Thursday, October 15, 2009

Sour Puss

Everyone thinks I HATE Tina Fey. How could I? She's bright, she's funny, she's adorable. But finally a television critic has taken a five-minute break from kissing Fey's (lovely) ass to address what I've been saying all along about her Liz Lemon character on "30 Rock": "Ms. Fey plays a satirical version of herself and seems miscast in the part."

Alessandra Stanley explains it this way:

But the other striking thing about the new season ... is the acting limitations of its star and creator, Tina Fey. Ms.
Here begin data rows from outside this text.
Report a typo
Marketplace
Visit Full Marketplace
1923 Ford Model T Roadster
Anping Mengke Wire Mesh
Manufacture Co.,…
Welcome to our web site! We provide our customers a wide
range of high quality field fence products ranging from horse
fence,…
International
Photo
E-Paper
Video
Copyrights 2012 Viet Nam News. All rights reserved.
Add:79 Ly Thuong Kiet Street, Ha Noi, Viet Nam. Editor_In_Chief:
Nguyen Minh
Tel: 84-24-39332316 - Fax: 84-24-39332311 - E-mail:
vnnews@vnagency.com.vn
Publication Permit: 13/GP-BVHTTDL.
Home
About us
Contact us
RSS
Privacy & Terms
Fey is one of the funniest comedy writers on television and a gifted mimic (Sarah Palin), and she is at her worst playing a comic version of herself.


When they star in their own semiautobiographical television shows, the best comedians play an exaggerated caricature of themselves, notably Larry David on “Curb Your Enthusiasm,” but also Ray Romano on “Everybody Loves Raymond” and Bill Cosby on “The Cosby Show.”
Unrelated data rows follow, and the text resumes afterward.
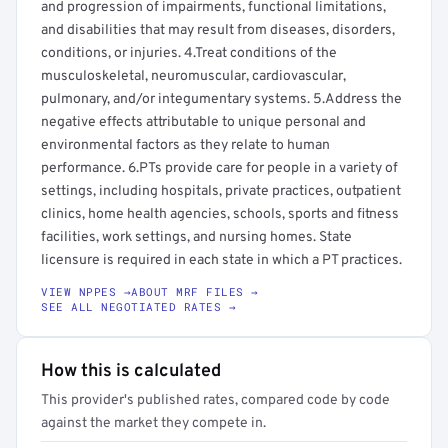
and progression of impairments, functional limitations,
and disabilities that may result from diseases, disorders,
conditions, or injuries. 4.Treat conditions of the
musculoskeletal, neuromuscular, cardiovascular,
pulmonary, and/or integumentary systems. 5.Address the
negative effects attributable to unique personal and
environmental factors as they relate to human
performance. 6.PTs provide care for people in a variety of
settings, including hospitals, private practices, outpatient
clinics, home health agencies, schools, sports and fitness
facilities, work settings, and nursing homes. State
licensure is required in each state in which a PT practices.
VIEW NPPES →
ABOUT MRF FILES →
SEE ALL NEGOTIATED RATES →
How this is calculated
This provider's published rates, compared code by code
against the market they compete in.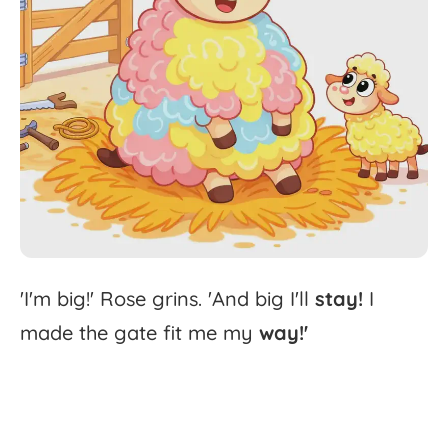
'
I'm
big!'
Rose
grins.
'
And
big
I'll
stay!
I
made
the
gate
fit
me
my
way!'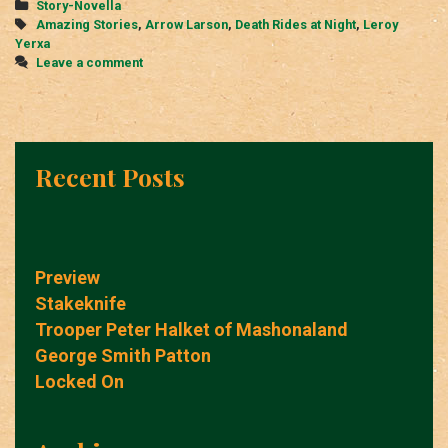
Categories
Story-Novella
Night
Tags
Amazing Stories
,
Arrow Larson
,
Death Rides at Night
,
Leroy
Yerxa
Leave a comment
Recent Posts
Preview
Stakeknife
Trooper Peter Halket of Mashonaland
George Smith Patton
Locked On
Ms. Fey isn’t as convincing, or as funny, playing Liz Lemon, perhaps because the hapless single head writer of a late-night sketch comedy show doesn’t track as a comic distortion of Ms. Fey. She has surrounded Liz with a menagerie of wonderfully silly and original characters and is reluctant to play their straight man. Liz’s foibles -- she dresses badly, is a junk-food glutton, can’t get a date -- are the kind of flaws that thin, beautiful actresses affect because they think it makes them more approachable. None of those traits seem natural to Ms. Fey or plausible for Liz.
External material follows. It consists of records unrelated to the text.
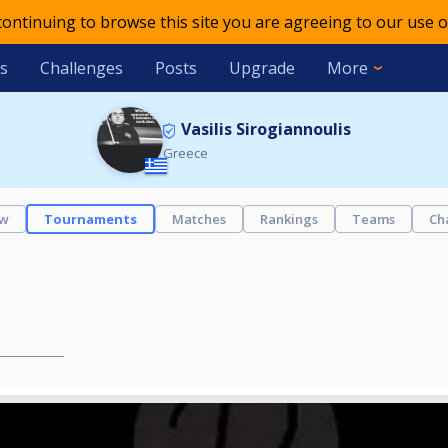
 continuing to browse this site you are agreeing to our use o
s
Challenges
Posts
Upgrade
More
Vasilis Sirogiannoulis
Greece
ew
Tournaments
Matches
Rankings
Teams
Ch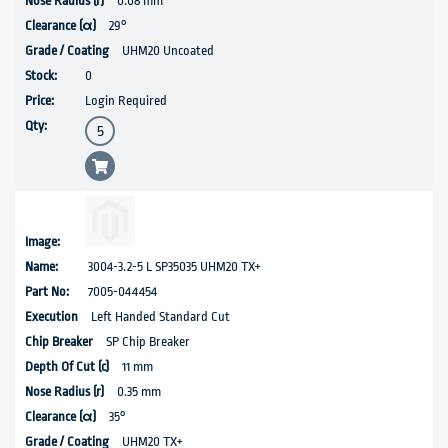
0.08 mm
29°
UHM20 Uncoated
0
Login Required
3004-3.2-5 L SP35035 UHM20 TX+
7005-044454
Left Handed Standard Cut
SP Chip Breaker
11 mm
0.35 mm
35°
UHM20 TX+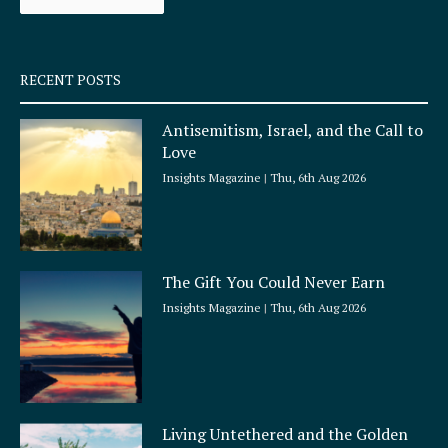
k
a
-
m
s
q
RECENT POSTS
u
a
Antisemitism, Israel, and the Call to
r
Love
e
Insights Magazine
Thu, 6th Aug 2026
The Gift You Could Never Earn
Insights Magazine
Thu, 6th Aug 2026
Living Untethered and the Golden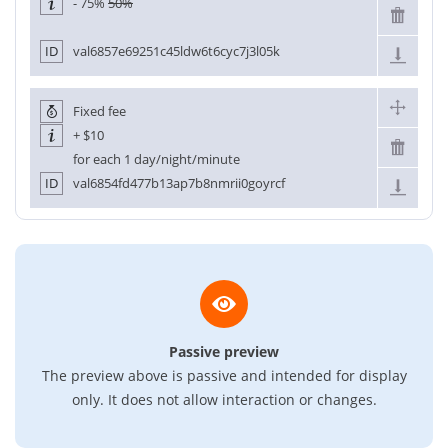
- 75%
50%
ID
val6857e69251c45ldw6t6cyc7j3l05k
Fixed fee
+
$10
for each 1 day/night/minute
ID
val6854fd477b13ap7b8nmrii0goyrcf
Passive preview
The preview above is passive and intended for display
only. It does not allow interaction or changes.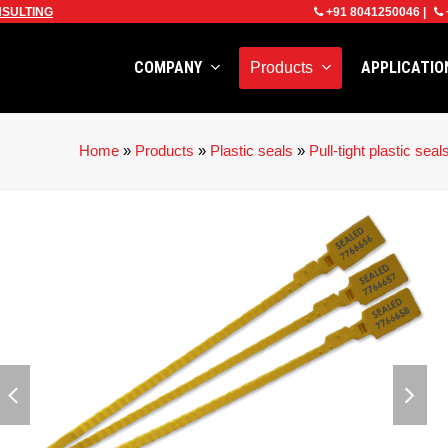
SULTING
+91 8041250046
|
COMPANY
APPLICATI
Products
Home
»
Products
»
Plastic seals
»
Pull-tight plastic seal
previous
next
slide
slid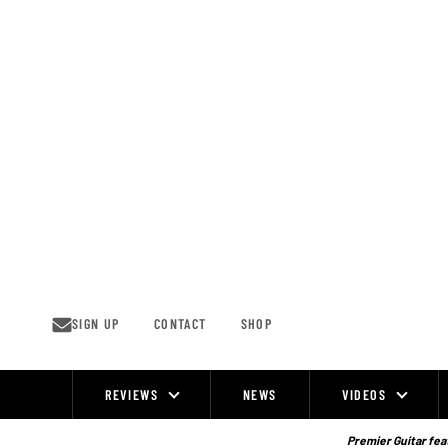
Skip
to
content
SIGN UP
CONTACT
SHOP
REVIEWS
NEWS
VIDEOS
Site
Navigation
Premier Guitar feat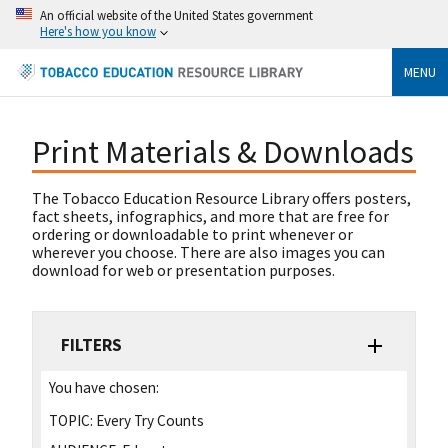
An official website of the United States government
Here's how you know
MENU
Print Materials & Downloads
The Tobacco Education Resource Library offers posters,
fact sheets, infographics, and more that are free for
ordering or downloadable to print whenever or
wherever you choose. There are also images you can
download for web or presentation purposes.
FILTERS
You have chosen:
TOPIC:
Every Try Counts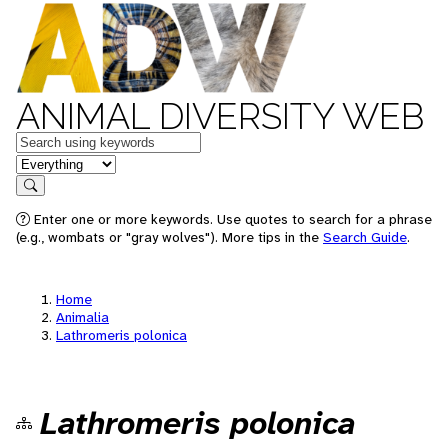
ANIMAL DIVERSITY WEB
Keywords
in feature
Search
Enter one or more keywords. Use quotes to search for a phrase
(e.g., wombats or "gray wolves"). More tips in the
Search Guide
.
Home
Animalia
Lathromeris polonica
Lathromeris polonica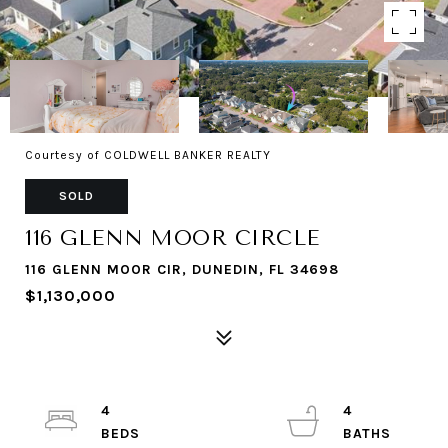
Courtesy of COLDWELL BANKER REALTY
SOLD
116 GLENN MOOR CIRCLE
116 GLENN MOOR CIR, DUNEDIN, FL 34698
$1,130,000
4
4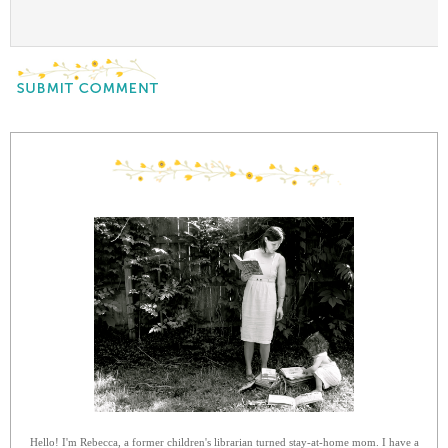
Hello! I'm Rebecca, a former children's librarian turned stay-at-home mom. I have a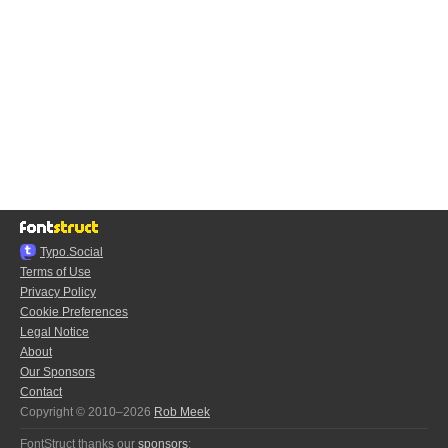
Typo.Social
Terms of Use
Privacy Policy
Cookie Preferences
Legal Notice
About
Our Sponsors
Contact
Copyright © 2010–2026
Rob Meek
FontStruct thanks our
sponsors
: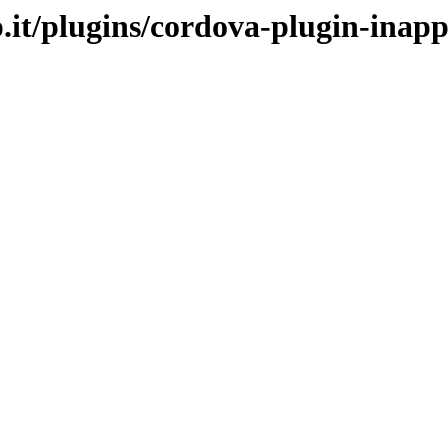
p.it/plugins/cordova-plugin-inap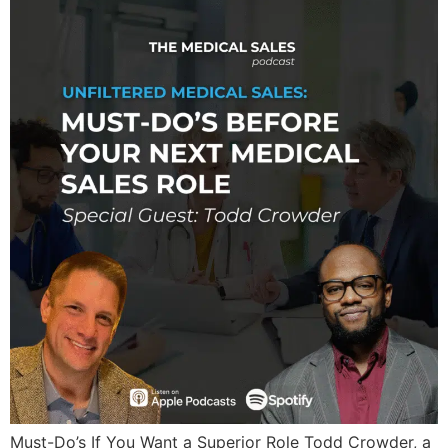
Must-Do’s If You Want a Superior Role Todd Crowder, a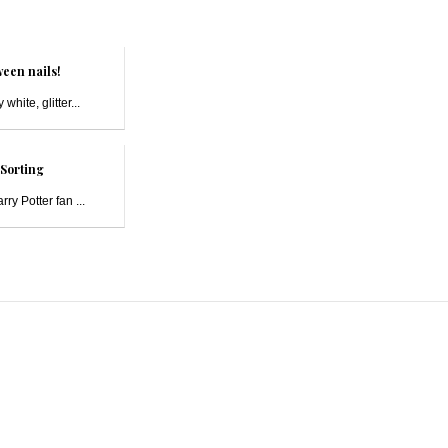
een nails!
 white, glitter...
Sorting
ry Potter fan ...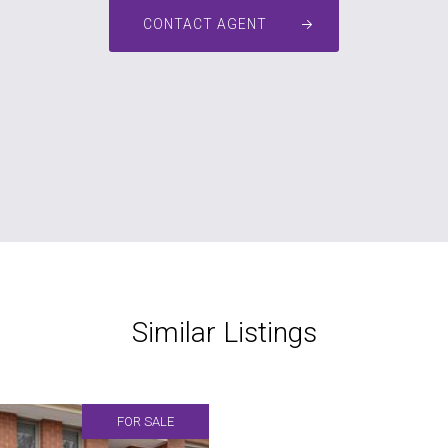
CONTACT AGENT
Similar Listings
FOR SALE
You may still disagree with me, but I sure feel vindicated.

6 comments:

Matthew said...

You must be right since there are now 2 of you.

BW said...

Sure, until the corrections start arriving.

Jimmy said...

Though I'm not a regular watcher of "30 Rock", in this time when there is a dearth of actually funny sitcoms, this one is so solid because it is an ensemble of great characters. It doesn't pretend to be anything other than an ensemble show. Fey and Baldwin have great chemistry and that goes a long way, overriding Fey's limitations as a thespian. After all, it is a sitcom, not "Hamlet."

kansastock said...

She might have mentioned Barbra in anything that she also directed... but then, that might have been understood globally already.

Kenneth M. Walsh said...

Touché, Matt. We're not counting the other 304,056,725 Americans who aren't watching it either, right?

:-)

Anonymous said...

The show is not about Liz Lemmon, Kenneth.

30 Rock's comedy is closer to the structure of Seinfeld than Curb Your Enthusiasm. I'm sure Tina is incredibly comfortable with letting Alec get all the best lines (since she probably wrote some of them!).